A second data word 242 is accessed from memory circuit 211 at the read address 210 and then is provided to register circuit 221. Register circuit 221 stores the second data word 242 accessed from memory circuit 211 in response to a clock signal and then provides the second data word 242 to PE 232. PE 232 generates a partial result of a computation using the partial result generated by PE 231 and the second data word 242 accessed from memory circuit 211. The partial result generated by PE 232 is provided to PE 233.

A first subset 243A of the bits in a third data word are accessed from memory circuit 211 at the read address 210 and are then provided to register circuit 222. Register circuit 222 stores the first subset 243A of the bits in the third data word accessed from memory circuit 211 in response to a clock signal and then provides the first subset 243A of the bits in the third data word to register circuit 223. Register circuit 223 stores the first subset 243A of the bits in the third data word accessed from memory circuit 211 in response to a clock signal and then provides the first subset 243A of the bits in the third data word to PE 233.

A second subset 243B of the bits in the third data word are accessed from memory circuit 212 at the read address 210 received from register circuit 202 and are then provided to PE 233. Register circuits 222-223 function to delay the first subset 243A of the bits in the third data word (e.g., by two or more clock cycles) so that the first subset 243A of the bits in the third data word arrive at PE 233 concurrently with the second subset 243B of the bits in the third data word accessed from memory circuit 212. The delay provided by the register circuits 222-223 to the first subset 243A of the bits in the third data word may equal or approximately equal the total delay that register circuits 201-202 provide to the read address 210.

PE 233 generates a partial result of a computation using the partial result generated by PE 232, the first subset 243A of the bits in the third data word received from register circuit 223, and the second subset 243B of the bits in the third data word accessed from memory circuit 212. The partial result generated by PE 233 is provided to PE 234.

A fourth data word 244 is accessed from memory circuit 212 at the read address 210 and is then provided to register circuit 224. Register circuit 224 stores the fourth data word 244 accessed from memory circuit 212 in response to a clock signal and then provides the fourth data word 244 to PE 234. PE 234 receives the fourth data word 244 after the fourth data word 244 has been delayed by the register circuit 224. PE 234 generates a partial result of a computation using the partial result generated by PE 233 and the fourth data word 244 accessed from memory circuit 212.

* Supplied data
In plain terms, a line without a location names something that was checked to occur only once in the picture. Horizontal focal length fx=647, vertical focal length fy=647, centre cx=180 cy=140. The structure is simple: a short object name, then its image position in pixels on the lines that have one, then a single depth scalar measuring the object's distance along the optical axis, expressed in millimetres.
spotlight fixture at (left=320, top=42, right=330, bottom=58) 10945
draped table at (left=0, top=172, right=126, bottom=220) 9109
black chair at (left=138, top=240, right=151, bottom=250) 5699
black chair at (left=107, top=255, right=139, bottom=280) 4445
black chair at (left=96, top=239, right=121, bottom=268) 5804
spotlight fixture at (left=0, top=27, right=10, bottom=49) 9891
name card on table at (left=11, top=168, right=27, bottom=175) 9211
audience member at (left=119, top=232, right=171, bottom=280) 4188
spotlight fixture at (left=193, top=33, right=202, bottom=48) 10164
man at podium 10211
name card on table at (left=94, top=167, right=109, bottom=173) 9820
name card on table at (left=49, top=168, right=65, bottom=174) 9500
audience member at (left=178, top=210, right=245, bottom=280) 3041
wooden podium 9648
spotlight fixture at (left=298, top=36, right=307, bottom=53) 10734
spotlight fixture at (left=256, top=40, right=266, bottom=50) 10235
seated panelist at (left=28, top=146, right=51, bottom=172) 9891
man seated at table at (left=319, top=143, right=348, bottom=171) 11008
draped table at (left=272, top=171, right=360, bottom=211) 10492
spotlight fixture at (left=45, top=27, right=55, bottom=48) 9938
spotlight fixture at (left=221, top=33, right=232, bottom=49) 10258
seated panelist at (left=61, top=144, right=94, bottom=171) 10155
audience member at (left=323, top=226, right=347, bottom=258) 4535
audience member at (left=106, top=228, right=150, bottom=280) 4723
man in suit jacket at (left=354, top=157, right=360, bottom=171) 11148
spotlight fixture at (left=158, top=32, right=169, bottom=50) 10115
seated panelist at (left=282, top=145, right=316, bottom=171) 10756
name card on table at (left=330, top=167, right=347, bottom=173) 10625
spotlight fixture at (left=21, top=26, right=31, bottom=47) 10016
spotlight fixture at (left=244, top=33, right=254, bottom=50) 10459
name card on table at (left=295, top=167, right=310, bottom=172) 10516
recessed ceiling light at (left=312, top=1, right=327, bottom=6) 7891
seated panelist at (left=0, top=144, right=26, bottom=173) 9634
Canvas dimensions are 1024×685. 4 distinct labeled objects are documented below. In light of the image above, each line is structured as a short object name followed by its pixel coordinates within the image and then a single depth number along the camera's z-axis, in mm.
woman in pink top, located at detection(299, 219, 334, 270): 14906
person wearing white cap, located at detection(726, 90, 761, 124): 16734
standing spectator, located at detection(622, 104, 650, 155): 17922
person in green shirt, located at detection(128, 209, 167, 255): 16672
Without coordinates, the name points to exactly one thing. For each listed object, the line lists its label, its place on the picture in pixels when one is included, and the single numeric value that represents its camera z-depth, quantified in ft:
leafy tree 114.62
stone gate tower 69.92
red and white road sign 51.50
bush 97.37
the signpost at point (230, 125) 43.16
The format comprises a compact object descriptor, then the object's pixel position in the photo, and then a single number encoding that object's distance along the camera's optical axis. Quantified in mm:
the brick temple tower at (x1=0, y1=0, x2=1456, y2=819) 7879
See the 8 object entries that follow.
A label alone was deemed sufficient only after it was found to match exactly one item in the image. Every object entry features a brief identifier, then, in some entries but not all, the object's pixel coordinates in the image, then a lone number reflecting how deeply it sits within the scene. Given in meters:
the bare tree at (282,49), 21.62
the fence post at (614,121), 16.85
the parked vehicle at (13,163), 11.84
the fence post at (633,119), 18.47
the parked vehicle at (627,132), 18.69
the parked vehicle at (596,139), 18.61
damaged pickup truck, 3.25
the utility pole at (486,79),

* The task
Copy out everything in the memory-circuit passage above from "A second data" down to "is provided to PE 233.".

* Result of this exercise
A second data word 242 is accessed from memory circuit 211 at the read address 210 and then is provided to register circuit 221. Register circuit 221 stores the second data word 242 accessed from memory circuit 211 in response to a clock signal and then provides the second data word 242 to PE 232. PE 232 generates a partial result of a computation using the partial result generated by PE 231 and the second data word 242 accessed from memory circuit 211. The partial result generated by PE 232 is provided to PE 233.